● WRITTEN REQUEST 1: In the book description, condense the paragraph that begins "In The End of Harry Potter?" into a short bulleted list that keeps its main facts.
● WRITTEN REQUEST 2: Reproduce the passage of the book description starting at "In The End of" and ending at "he understands Parseltongue?".

● SELECTED TEXT:
______

内容简介 The publication of Harry Potter and the Deathly Hallows, the seventh and final Harry Potter novel, is probably the most eagerly anticipated event in the history of publishing.  Even the smallest hints from author J. K. Rowling about what may happen to Harry and his friends have been major news stories.
 
In The End of Harry Potter?, David Langford—Potter fan and award-winning writer—delves into the many mysteries which remain unsolved.  Is Albus Dumbledore really dead? Whose side is Severus Snape really on? What are the remaining horcruxes, where He Who Shall Not Be Named has stashed his soul? Does Harry bear a part of the Dark Lord’s soul in his scar, and is this why he understands Parseltongue?
 
J. K. Rowling is the only person who knows the answers to these questions. But in this highly entertaining book, Langford uses his deep knowledge of the six published Harry Potter novels to explore these and other mysteries, and to present a selection of possible outcomes.
 
Only the publication of Harry Potter and the Deathly Hallows will lay these questions to rest, but in the meantime, fans of the series will find David Langford’s book entertaining and thought-provoking, and a perfect way to refresh their memory of the first six books in readiness for the last.

______

● SOURCE EXCERPT:
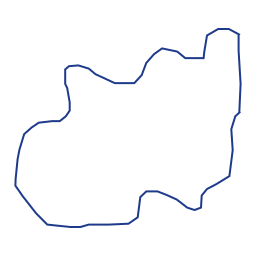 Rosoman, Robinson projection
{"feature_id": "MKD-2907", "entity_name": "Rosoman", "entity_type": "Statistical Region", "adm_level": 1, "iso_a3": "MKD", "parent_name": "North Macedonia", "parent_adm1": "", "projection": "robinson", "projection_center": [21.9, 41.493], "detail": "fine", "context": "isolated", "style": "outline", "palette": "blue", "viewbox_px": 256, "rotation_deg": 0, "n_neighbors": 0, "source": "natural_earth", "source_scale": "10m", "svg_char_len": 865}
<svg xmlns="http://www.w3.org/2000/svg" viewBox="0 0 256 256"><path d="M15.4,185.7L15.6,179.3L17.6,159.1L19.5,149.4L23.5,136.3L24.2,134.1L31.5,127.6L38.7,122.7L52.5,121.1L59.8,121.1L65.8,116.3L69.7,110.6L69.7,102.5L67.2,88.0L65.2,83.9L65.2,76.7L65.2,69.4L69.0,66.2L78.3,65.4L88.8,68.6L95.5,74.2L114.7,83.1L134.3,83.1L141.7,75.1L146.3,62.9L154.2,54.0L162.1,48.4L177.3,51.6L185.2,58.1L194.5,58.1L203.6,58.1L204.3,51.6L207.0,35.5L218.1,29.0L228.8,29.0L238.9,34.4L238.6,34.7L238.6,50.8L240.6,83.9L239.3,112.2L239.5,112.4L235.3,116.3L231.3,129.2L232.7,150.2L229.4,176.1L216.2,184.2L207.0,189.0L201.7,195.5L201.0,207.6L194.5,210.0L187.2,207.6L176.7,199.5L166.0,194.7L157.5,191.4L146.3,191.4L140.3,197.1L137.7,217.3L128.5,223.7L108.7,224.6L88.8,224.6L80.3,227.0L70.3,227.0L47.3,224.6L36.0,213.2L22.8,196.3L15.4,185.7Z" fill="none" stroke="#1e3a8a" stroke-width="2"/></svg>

______

● TASK RESULT 1:
- David Langford, a Potter fan and award-winning writer, explores the unsolved mysteries in The End of Harry Potter?
- Is Albus Dumbledore really dead?
- Whose side is Severus Snape on?
- What are the remaining horcruxes, where He Who Shall Not Be Named has hidden his soul?
- Does Harry carry part of the Dark Lord's soul in his scar, and does that explain why he understands Parseltongue?

● TASK RESULT 2:
In The End of Harry Potter?, David Langford—Potter fan and award-winning writer—delves into the many mysteries which remain unsolved.  Is Albus Dumbledore really dead? Whose side is Severus Snape really on? What are the remaining horcruxes, where He Who Shall Not Be Named has stashed his soul? Does Harry bear a part of the Dark Lord’s soul in his scar, and is this why he understands Parseltongue?